The issue boils down to the definition of MMX: It is a set of new instructions that can speed up applications written to take advantage of the new technology. The problem is that there are few applications today that do this.

"This is on the order of dozens [of applications]. There are a few very-high-profile applications and some niche applications. So is this a pervasive technology? No," said Dean McCarron, an analyst at Mercury Research in Scottsdale, Arizona.

In fact, what most users are getting today is not MMX at all but a new Pentium chip with some internal design improvements and nothing more. In short, instead of MMX, users are getting a new P55C--the code name for the newest Pentium chip design--vs. the older P54C "classic" Pentium design.

"You're not really getting MMX. You've been told you're getting MMX, but what you're really getting is an improved [chip] design that happens to be called MMX," McCarron said.

For people using applications that don't take advantage of the multimedia technology--in other words, most of the applications out there today--the MMX moniker is, practically speaking, meaningless. Granted, this could change as more applications come out, but for the foreseeable future MMX really has little to do with dramatic speed improvements based on specific software applications that use the new instructions.

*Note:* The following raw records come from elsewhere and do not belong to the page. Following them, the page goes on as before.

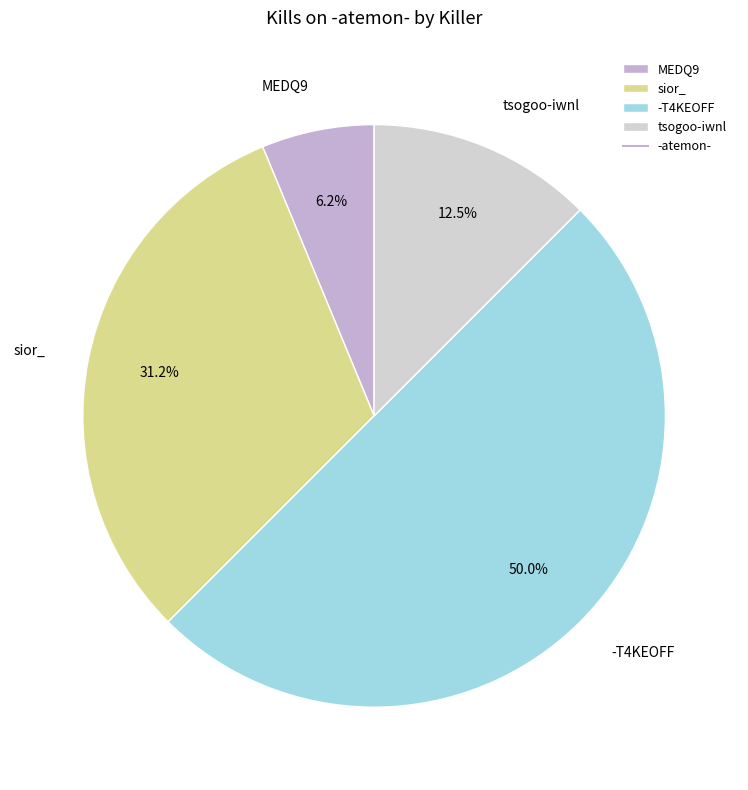

Which slice is the largest?

-T4KEOFF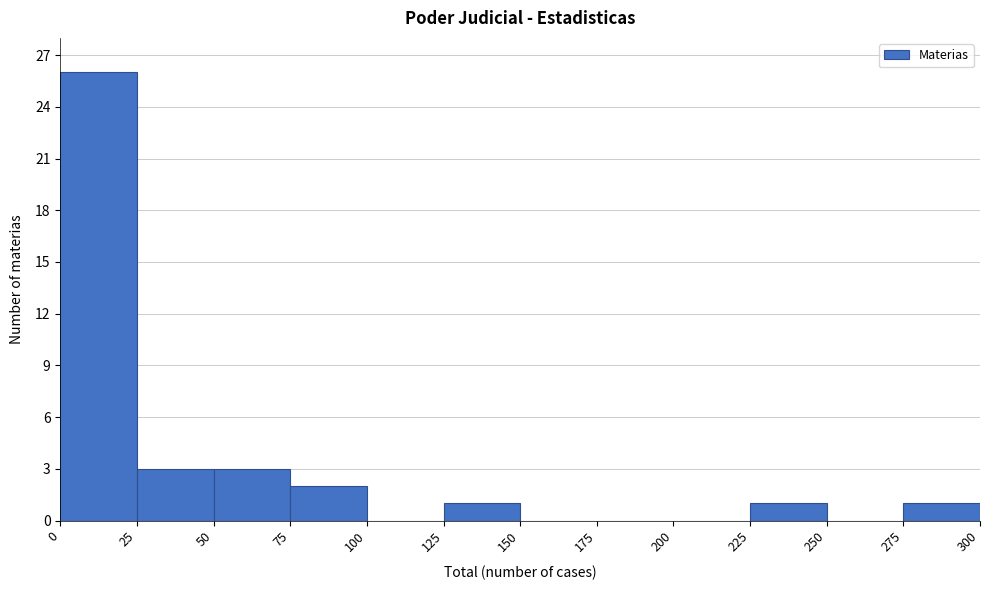

Reading left to right, list every bar in this chart as the range it spans on the x-axis followed by its height. The values are not printed on the chart, so give them approximately, as read against the axis.

0 to 25: 26
25 to 50: 3
50 to 75: 3
75 to 100: 2
100 to 125: 0
125 to 150: 1
150 to 175: 0
175 to 200: 0
200 to 225: 0
225 to 250: 1
250 to 275: 0
275 to 300: 1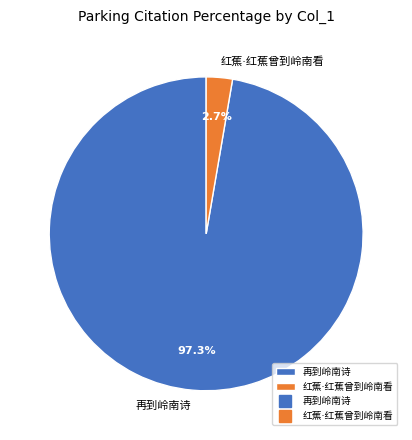

How many segments does this pie chart have?

2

How does this translate into raw performance numbers? Instead of the dramatic 300 or 400 percent boost in performance seen on some of these relatively scarce MMX-aware applications, what most users will see is a modest improvement between 10 and 20 percent--and probably closer to 10 percent, McCarron said. And even this modest speed increase is based solely on design improvements of the P55C Pentium, such as a larger cache and fixes to the way data flows inside the processor.

Moreover, as Intel begins work on the next-generation MMX 2, it is becoming apparent that the current version of the technology needs some tuning up. "If you were to design MMX from the ground up, you wouldn't do it the way it's implemented today. MMX was essentially bolted on to the chip," McCarron noted.

Intel is an investor in CNET: The Computer Network.